In that case, five married couples brought an action before the Central Puget Sound Growth Management Hearings Board challenging Federal Way's comprehensive plan under the GMA. The city prevailed. Only two of the Litowitz couples appealed the Central Puget Sound Board's decision. They served the city but did not serve the other three couples. The trial court dismissed the case for failure to comply with service requirements under the APA. Division One affirmed the dismissal, rejecting the petitioner's argument that because the other couples were represented by the same attorney as the Litowitzes, service was not required. Litowitz, 93 Wn. App. 66.
Yanisch's explanation for the petitioners' failure to serve the parties differs somewhat from that in Litowitz. But RCW 34.05.542(2), the statute conferring jurisdiction on the superior court to review decisions of the Growth Management Hearings Board, states that a `petition for judicial review of an [agency] order shall be filed with the court and served on the agency, the office of the attorney general, and all parties of record within thirty days after service of the final order.' (Emphasis added.)
Neither the APA nor the GMA define `parties of record' as used in RCW 34.05.542(2). But the Litowitz court resolved this issue, stating:
In the present case, the court's oral ruling and written order did not make clear which parties it considered the parties of record not served.
A `party of record' is not synonymous with a `party to judicial review.' It refers instead to persons to whom the agency action is specifically directed or persons named as a party in the agency proceeding under [current RCW 34.05.010(12)]. Thus, in order to avoid dismissal of the petition for failure of service, service upon `all parties of record' must be read as requiring service upon all parties in the agency proceeding.

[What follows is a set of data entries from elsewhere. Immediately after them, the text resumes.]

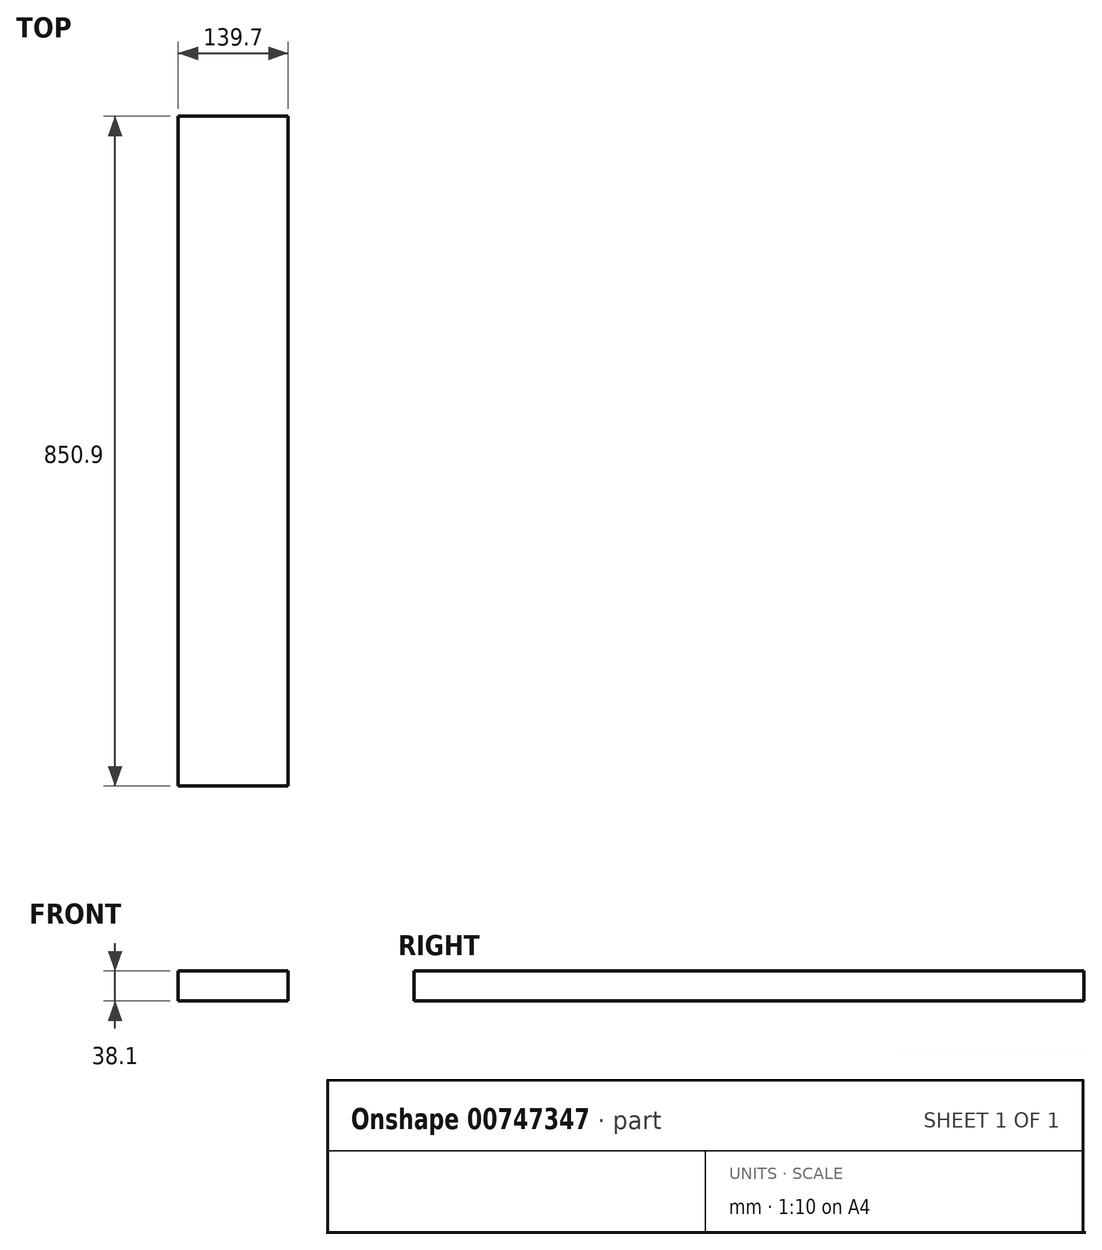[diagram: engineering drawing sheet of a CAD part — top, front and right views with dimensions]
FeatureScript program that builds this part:
annotation { "Feature Type Name" : "Feature", "Feature Type Description" : "" }
export const myFeature = defineFeature(function(context is Context, id is Id, definition is map)
    precondition{}
    {
        {
            var Q0;
            Q0=qCreatedBy(makeId("Front.planeOp"),FACE);
            var sketch = newSketch(context, id + "F0", { "sketchPlane" : qUnion([Q0])});
            skLineSegment(sketch, "E0.bottom", {"start": v(0, 0) * mm, "end": v(139.7, 0) * mm});
            skLineSegment(sketch, "E0.top", {"start": v(0, 38.1) * mm, "end": v(139.7, 38.1) * mm});
            skLineSegment(sketch, "E0.left", {"start": v(0, 0) * mm, "end": v(0, 38.1) * mm});
            skLineSegment(sketch, "E0.right", {"start": v(139.7, 0) * mm, "end": v(139.7, 38.1) * mm});
            skSolve(sketch);
        }
        {
            var Q0;
            Q0=qSketchRegion(id+"F0",true);
            extrude(context, id + "F1", {"entities" : qUnion([Q0]), "depth" : 850.9 * mm, "offsetDistance" : 25.4 * mm});
        }
    });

The Litowitzes failed to serve all parties of record, and as a result, failed to invoke the jurisdiction of the court. Dismissal was appropriate.
Litowitz, 93 Wn. App. at 69. See also Technical Employees Ass'n v. Pub. Employment Relations Comm'n, 105 Wn. App. 434, 438, 20 P.3d 472 (2001) (A `party' to agency proceedings, within the meaning of jurisdictional requirement that a petition for judicial review of an agency order must be filed with all parties of record, means a person named as a party to the agency proceeding or allowed to intervene or participate as a party in the agency proceeding.).
Yanisch contends, for example, that Brenda Boardman, Tammy Baker, and Dan Smith received actual notice and that, therefore, the petitioners `substantially complied' with the APA requirement to serve all parties of record. But even substantial compliance with the service requirements of the APA is not sufficient to invoke the appellate, or subject matter, jurisdiction of the superior court. Diehl v. W. Washington Growth Mgmt. Hearings Bd., 118 Wn. App. 212, 221, 75 P.3d 975 (2003) (citing Skagit Surveyors Eng'rs, LLC v. Friends of Skagit County, 135 Wn.2d 542, 556, 958 P.2d 962 (1998)).
Litowitz and the APA require service on all parties involved in the agency proceeding being challenged. Yanisch failed to comply with these service requirements, and the trial court properly dismissed the petition.
Our resolution of this case based on Yanisch's failure to satisfy APA service requirements obviates our need to address Lewis County's contentions that the case should be dismissed, even if reversed and remanded, because Yanisch paid only one filing fee to the superior court while requesting review of four underlying Board decisions.
A majority of the panel having determined that this opinion will not be printed in the Washington Appellate Reports, but will be filed for public record pursuant to RCW 2.06.040, it is so ordered.
HOUGHTON, J., ARMSTRONG, J., concur.